When the fumigators finally arrived, our landlord put us up in her tastefully decorated and well-maintained Victorian B&B. It looked like a version of every B&B I have ever seen on TV. There was the grand, curving staircase with framed ghostly black and white photos of the original owners. There were thin, wobbly side tables adorned with fine china figurines, clocks, commemorative plates, framed watercolors. There was floral and paisley, red velvet, black and white tiles, detailed relief work on the door frames and skirting, intricately patterned rugs, stained-glass windows. Tchaikovsky’s first piano concerto was blasting on repeat. The bed was four feet off the ground, so it had to be climbed into.
The main feature of the pool was the enormous sign mounted above the spa that listed the “pool rules.” The water was salt, though I didn’t feel extra buoyant. The mosquitoes hovering above the pool were plump. The green Astroturf surrounding the pool was a clean spongy surface to drip-dry on, a lovely green, and better than fire-ant-infested real grass. Wrapped in his towel poncho, I watched our eight-month-old stroke the plastic blades of grass with a single extended finger, utterly mesmerized.
Back in our room, I somehow got the TV stuck on CNN.

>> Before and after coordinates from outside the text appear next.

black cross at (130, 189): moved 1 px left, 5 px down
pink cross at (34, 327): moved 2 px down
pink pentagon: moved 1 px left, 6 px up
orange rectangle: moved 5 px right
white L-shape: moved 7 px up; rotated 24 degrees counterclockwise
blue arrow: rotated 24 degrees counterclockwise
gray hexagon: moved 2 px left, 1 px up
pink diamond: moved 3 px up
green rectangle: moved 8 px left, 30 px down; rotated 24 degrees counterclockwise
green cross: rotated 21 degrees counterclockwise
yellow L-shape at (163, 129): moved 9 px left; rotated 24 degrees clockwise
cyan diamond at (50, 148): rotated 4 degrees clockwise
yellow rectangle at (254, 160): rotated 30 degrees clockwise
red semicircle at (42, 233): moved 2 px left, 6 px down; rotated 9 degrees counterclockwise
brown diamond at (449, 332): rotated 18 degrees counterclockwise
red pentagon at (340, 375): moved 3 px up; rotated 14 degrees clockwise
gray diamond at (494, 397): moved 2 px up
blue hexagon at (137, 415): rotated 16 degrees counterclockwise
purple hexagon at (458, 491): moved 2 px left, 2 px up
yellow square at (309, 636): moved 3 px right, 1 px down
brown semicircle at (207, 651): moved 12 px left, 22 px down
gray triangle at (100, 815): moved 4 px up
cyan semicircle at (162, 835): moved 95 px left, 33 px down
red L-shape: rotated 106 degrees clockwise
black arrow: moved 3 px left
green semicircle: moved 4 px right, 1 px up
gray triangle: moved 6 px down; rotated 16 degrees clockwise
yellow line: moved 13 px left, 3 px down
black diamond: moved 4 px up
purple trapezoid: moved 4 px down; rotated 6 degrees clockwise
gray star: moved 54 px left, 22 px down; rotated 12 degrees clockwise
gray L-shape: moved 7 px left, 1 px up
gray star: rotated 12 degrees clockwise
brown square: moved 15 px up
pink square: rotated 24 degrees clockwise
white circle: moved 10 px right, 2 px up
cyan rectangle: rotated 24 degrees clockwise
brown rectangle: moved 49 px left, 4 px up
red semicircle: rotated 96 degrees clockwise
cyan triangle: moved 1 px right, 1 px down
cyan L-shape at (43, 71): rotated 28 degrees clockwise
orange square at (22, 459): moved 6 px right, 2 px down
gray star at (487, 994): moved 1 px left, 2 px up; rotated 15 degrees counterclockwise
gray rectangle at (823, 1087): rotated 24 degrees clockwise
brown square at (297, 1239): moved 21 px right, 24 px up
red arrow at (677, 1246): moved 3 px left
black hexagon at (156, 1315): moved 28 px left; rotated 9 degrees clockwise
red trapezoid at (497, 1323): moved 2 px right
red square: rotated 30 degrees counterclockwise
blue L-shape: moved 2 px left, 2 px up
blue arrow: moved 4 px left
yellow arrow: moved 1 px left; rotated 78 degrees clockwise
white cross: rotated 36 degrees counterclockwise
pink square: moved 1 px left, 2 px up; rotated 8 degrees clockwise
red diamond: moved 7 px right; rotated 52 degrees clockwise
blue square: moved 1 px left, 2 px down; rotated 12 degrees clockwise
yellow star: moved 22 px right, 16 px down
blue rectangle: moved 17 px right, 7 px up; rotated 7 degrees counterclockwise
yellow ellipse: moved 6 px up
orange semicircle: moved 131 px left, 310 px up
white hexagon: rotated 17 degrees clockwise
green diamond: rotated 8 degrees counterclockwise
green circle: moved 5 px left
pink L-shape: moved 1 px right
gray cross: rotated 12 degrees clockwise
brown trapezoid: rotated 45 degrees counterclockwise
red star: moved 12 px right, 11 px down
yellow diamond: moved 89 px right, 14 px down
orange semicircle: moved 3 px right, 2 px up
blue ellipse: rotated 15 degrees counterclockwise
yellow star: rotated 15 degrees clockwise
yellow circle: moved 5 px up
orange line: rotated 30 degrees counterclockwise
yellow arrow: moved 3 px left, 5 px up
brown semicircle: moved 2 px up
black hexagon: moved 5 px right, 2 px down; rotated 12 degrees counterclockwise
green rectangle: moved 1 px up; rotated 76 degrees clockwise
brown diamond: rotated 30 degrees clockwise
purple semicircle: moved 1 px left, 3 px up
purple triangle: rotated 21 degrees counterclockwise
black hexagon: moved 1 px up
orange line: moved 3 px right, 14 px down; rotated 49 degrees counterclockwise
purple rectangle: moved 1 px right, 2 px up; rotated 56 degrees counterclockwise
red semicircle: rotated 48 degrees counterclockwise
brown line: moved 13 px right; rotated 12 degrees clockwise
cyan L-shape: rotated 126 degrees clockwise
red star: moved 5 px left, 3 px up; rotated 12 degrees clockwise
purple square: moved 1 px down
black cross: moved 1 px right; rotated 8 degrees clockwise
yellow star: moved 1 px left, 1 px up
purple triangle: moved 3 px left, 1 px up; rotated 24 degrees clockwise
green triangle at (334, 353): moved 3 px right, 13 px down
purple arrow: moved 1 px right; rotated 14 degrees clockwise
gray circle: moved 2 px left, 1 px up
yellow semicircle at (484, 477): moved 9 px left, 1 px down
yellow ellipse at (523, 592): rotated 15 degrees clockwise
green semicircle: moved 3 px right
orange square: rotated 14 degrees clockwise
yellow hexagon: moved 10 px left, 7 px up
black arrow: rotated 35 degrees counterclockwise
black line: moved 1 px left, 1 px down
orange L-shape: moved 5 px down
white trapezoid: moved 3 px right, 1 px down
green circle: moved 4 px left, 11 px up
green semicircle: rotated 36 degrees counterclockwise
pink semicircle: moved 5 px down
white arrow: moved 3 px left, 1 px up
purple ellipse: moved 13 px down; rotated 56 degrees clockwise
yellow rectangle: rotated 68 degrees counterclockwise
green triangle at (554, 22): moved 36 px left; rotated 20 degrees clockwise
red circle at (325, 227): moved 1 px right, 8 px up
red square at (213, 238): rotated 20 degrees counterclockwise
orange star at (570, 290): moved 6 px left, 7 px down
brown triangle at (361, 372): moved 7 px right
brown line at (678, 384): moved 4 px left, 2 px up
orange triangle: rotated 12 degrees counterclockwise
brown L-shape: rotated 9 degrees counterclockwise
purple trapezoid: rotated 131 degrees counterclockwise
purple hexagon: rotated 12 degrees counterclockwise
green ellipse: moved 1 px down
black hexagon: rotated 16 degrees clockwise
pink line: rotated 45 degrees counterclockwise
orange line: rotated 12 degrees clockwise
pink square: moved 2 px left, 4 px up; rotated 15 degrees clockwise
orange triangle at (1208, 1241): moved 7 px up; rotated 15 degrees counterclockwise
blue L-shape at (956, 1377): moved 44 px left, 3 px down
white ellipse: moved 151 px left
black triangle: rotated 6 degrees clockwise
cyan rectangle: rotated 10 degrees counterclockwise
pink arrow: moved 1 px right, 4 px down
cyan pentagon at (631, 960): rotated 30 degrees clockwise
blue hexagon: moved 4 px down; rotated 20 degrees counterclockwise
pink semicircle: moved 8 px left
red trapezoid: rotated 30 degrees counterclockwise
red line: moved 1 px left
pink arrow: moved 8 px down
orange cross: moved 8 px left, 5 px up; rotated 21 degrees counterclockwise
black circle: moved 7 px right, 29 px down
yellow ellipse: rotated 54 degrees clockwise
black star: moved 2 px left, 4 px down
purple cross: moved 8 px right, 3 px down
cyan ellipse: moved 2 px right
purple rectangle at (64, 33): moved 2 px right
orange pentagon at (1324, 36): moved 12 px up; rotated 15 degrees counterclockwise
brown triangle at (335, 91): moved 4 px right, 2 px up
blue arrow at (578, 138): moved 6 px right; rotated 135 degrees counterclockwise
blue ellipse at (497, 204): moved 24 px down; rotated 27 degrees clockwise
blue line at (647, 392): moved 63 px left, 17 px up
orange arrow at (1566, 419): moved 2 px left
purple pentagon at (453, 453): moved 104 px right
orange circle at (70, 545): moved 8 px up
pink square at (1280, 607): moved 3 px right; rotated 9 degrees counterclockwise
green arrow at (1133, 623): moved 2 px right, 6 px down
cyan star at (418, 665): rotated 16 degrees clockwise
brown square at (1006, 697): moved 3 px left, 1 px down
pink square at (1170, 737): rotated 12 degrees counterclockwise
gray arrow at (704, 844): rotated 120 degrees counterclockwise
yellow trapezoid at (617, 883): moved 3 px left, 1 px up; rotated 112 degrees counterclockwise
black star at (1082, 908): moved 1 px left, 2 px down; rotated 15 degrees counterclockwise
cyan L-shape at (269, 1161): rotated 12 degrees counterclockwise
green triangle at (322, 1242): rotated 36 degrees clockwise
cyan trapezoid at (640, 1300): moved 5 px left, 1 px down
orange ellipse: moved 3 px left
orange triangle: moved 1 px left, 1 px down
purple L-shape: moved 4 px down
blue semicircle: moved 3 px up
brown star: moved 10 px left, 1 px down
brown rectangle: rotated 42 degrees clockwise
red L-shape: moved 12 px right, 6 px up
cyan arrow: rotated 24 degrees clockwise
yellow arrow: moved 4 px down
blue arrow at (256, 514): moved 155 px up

Four days later, the fumigation tent that had been erected over our house was gone. The trees and plants that were trapped on the inside of the tent were impressively dead. All that was left were bare branches, a few brown leaves, while the foliage a foot away was perfectly lush. One snake didn’t make it out––it had been poisoned mid-escape, while slithering out from under the house. There were likely more snake corpses under there, too. Though inside, our apartment wasn’t scattered with insect carcasses as I imagined it might be. I am no good with insects––for one, I have a fear of butterflies––but there was an eerie quietness surrounding our house, an emptiness that we––the humans, dogs, and cats, occupying the four apartments––couldn’t fill. I wondered, is this what it would feel like after the apocalypse for those unlucky few emerging from their bunkers?
The insects have already started to come back. I have seen a cockroach in the living room, a moth in the storage closet, one of those shiny horned clicking beetles in the hallway, and a hornet got itself stuck between one of the windows and window screens in the bedroom. On the one hand, I would rather they didn’t come back, but on the other hand, it’s good that they have. When I take the eight-month-old out in the stroller, he likes to sit as far forward as possible so he can look at everything we pass, his head turning furiously from left to right, hungry for it all. I try to guess what he’s looking at so I can narrate for him––the different trees and plants, the shapes of their leaves, the sounds they make rustling in the breeze or shook up by a squirrel, the bright, bright sky, the heat from the sun, our wobbly shadows on the sidewalk, the birds and insects zipping along our path. And when we see a butterfly I try not to panic and frantically wave my arms. “Look,” I say instead––calmly, warmly––“it’s a butterfly. It’s alive and it’s doing its thing.”